- Visa wants to enable users to pay for gas fees with fiat through a credit card so they don’t have to manage a separate ETH balance just to pay for gas expenses.
- To accomplish this, Visa will leverage the ERC-4337 standard with a Paymaster smart contract.
- Using account abstraction to change Externally Owned Accounts wallets to Contract Account wallets grants them programmability to enable automated private key signatures.
A significant hindrance to crypto adoption is the complexity of crypto transactions; payments are not user-friendly or easy to conduct. Additionally, when executing trades or purchases on Ethereum, the most widely adopted blockchain network, users must pay ridiculously high gas fees (the cost of computational energy used to process a payment on a blockchain) when conducting the most straightforward transactions. Gas fees are paid in the native ETH coin, meaning that users must keep a separate balance of ETH just to cover gas expenses.

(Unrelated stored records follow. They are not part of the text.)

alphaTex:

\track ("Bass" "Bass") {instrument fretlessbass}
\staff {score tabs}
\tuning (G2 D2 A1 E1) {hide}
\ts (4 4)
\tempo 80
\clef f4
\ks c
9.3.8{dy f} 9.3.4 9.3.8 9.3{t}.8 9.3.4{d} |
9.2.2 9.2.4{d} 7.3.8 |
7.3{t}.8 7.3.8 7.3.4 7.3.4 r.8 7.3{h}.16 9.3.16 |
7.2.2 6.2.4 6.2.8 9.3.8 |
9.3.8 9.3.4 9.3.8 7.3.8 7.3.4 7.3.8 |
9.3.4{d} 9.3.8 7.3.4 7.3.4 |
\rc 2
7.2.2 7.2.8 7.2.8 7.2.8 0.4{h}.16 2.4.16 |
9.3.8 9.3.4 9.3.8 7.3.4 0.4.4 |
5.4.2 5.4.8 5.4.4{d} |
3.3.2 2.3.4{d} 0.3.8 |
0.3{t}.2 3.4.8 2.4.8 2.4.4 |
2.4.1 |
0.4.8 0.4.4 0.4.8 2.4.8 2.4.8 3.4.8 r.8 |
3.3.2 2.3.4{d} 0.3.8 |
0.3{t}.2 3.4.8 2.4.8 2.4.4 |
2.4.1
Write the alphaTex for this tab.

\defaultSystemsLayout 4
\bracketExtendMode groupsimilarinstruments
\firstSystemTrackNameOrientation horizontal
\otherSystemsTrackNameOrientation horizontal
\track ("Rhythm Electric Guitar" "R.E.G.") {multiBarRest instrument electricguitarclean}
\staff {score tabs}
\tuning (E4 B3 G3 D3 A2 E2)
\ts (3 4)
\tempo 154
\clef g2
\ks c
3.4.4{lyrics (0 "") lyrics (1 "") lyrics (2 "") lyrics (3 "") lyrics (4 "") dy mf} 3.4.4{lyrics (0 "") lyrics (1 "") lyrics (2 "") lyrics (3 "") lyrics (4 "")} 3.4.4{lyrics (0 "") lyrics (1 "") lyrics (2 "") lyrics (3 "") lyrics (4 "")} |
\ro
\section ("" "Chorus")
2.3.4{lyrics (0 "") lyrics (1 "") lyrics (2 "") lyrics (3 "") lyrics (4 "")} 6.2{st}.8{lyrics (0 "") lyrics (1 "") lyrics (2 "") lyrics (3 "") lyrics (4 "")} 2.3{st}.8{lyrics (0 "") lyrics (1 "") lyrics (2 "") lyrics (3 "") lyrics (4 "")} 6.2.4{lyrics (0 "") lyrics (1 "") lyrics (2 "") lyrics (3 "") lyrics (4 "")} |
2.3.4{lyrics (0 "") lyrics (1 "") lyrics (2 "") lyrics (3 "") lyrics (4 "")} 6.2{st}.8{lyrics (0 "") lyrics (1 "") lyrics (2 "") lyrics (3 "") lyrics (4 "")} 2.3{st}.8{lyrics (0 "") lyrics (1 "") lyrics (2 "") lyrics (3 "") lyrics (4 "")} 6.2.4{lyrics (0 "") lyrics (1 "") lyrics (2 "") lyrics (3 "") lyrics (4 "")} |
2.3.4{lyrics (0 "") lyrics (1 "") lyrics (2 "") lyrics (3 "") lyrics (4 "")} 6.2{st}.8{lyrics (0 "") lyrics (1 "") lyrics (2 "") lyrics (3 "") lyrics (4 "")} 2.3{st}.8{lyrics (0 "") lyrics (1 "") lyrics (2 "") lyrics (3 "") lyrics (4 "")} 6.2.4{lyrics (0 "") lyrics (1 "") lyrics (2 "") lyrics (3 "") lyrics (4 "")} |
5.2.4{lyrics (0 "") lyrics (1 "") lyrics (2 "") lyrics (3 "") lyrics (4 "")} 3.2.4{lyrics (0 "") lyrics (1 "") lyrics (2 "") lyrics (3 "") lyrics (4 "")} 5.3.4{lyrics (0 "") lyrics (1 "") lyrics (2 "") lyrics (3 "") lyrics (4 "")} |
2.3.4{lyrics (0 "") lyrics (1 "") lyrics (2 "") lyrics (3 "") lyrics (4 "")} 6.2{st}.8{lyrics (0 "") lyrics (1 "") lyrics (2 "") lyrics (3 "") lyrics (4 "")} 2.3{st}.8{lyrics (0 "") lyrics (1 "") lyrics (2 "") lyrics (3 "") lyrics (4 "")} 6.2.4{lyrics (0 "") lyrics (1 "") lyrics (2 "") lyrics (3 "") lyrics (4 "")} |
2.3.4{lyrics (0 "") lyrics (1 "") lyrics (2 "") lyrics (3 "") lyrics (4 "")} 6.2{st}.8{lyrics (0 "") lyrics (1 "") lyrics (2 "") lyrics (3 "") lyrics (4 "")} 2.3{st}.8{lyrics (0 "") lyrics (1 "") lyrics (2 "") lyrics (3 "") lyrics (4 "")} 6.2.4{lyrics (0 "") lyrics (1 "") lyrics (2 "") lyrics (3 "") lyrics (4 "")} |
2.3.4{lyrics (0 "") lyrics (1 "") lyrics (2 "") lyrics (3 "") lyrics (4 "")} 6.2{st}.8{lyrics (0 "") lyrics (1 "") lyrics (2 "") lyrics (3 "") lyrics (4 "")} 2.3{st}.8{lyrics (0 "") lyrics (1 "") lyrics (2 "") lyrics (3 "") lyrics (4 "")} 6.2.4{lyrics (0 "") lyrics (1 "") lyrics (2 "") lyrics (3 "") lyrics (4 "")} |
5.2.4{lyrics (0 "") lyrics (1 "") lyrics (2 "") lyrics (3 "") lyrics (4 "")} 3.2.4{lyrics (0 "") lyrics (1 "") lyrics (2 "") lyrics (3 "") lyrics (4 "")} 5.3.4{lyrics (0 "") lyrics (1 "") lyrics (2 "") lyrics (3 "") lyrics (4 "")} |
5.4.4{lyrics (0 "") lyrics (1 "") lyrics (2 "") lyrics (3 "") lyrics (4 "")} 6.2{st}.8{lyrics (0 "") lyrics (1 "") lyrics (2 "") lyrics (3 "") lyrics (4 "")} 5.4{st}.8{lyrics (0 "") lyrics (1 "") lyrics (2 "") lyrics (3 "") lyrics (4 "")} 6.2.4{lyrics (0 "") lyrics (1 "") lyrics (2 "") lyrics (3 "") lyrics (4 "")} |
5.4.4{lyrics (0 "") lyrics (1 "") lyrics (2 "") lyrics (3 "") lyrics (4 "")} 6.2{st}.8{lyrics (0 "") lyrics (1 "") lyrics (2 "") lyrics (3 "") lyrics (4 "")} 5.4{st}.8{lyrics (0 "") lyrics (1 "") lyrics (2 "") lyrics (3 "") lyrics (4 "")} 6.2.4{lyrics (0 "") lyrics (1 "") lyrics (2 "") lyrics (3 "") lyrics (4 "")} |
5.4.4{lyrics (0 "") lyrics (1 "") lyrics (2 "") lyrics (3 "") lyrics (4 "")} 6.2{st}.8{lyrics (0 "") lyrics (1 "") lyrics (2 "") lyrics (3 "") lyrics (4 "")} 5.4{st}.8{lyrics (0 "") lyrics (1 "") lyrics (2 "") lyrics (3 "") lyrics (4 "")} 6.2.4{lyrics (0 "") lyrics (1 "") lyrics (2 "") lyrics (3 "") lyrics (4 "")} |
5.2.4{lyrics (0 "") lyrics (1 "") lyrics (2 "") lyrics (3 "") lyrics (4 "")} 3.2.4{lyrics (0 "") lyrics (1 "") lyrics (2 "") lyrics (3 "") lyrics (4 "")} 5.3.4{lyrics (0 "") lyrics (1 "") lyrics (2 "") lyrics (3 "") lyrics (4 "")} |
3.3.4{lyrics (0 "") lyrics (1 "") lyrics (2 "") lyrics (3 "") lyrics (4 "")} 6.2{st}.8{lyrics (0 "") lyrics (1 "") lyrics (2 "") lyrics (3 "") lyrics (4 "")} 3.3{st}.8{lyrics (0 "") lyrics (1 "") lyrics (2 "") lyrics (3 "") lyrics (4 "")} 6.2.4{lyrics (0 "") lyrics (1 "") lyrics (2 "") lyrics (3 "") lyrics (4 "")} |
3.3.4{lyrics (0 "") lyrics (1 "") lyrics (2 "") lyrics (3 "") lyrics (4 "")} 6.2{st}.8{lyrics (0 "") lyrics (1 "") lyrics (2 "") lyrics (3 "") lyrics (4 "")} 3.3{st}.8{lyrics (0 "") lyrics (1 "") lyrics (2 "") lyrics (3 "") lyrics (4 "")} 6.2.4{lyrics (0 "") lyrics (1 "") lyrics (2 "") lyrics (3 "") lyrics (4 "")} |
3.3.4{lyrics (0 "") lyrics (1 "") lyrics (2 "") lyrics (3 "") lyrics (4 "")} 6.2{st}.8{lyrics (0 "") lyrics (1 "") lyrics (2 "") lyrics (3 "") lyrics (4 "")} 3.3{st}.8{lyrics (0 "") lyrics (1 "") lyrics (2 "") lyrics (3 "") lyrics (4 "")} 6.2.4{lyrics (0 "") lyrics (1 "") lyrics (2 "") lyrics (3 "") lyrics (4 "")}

Gas fees also fluctuate rapidly, consistently changing how much it costs to initiate token swaps, NFT mints, and smart contract executions. Gas fees could be cheap one minute and then very expensive the next. Unpredictable operational costs discourage further adoption of Ethereum utility.
The Solution
To address this problem, Visa has developed a solution to enable users to pay their on-chain gas fees with fiat money through a credit card they have on file. By utilizing the ERC-4337 standard—an EIP that seeks to grant account abstraction to Ethereum user wallets, making them programmable with smart contract functionality—in tandem with a paymaster (a type of smart contract that allows flexible gas policies), users could use Visa credit cards to cover gas expenses.
Externally Owned Accounts, Private Key Communication, and Paymasters
Crypto wallets typically comprise “Externally Owned Accounts,” where the cryptographic keys generated for access to that wallet consist of an internal public key that a blockchain network uses to communicate with the wallet, and an external private key the user exclusively controls to approve communications with the wallet and sign transactions. The internal public key is derived from the external private key.
Externally Owned Accounts refer to how control of that account is external to the rest of the blockchain network; access to that wallet through its private key is beyond the network. The private key ensures every communication must be signed off on, reducing the speeds and ease users can transact through their wallet.
Account abstraction changes Externally Owned Accounts to Contract Accounts which can process and store data, making them capable of communicating with and executing smart contracts. Account abstraction allows regular externally owned account wallets to gain the capabilities of contract accounts, granting them programmability.
A paymaster integrated with a crypto wallet could manage a wallet’s private key to sponsor and facilitate onchain gas payments with fiat from an offchain source: the Visa credit card. According to Visa, this process would be accomplished through a Veryifying Paymaster and would eliminate users from needing to hold separate ETH balances just to cover gas fees.
A Verifying Paymaster enables flexible gas policies by delegating private key transaction signing to the Visa credit card on behalf of the user or wallet owner. ERC-4337 enables the Verifying Paymaster to act as an intermediary between a wallet’s private key and the Visa credit card as it coordinates the process of signing transactions using the private key to authorize gas payments.
Conclusion
The complexity and unpredictability of gas fees have long posed barriers to widespread adoption and usability. Visa addresses these challenges head-on by allowing users to pay on-chain gas fees with their familiar credit cards. This integration simplifies the process and significantly accelerates communication between the blockchain and external wallets.
By coordinating a Verifying Paymaster and the ERC-4337 standard, users can experience a seamless and efficient experience, eliminating the need for separate ETH balances and reducing the friction associated with conducting transactions on the Ethereum network. As this solution gains traction, it can welcome new and inexperienced users into the crypto ecosystem, driving forward the next phase of crypto adoption and accessibility.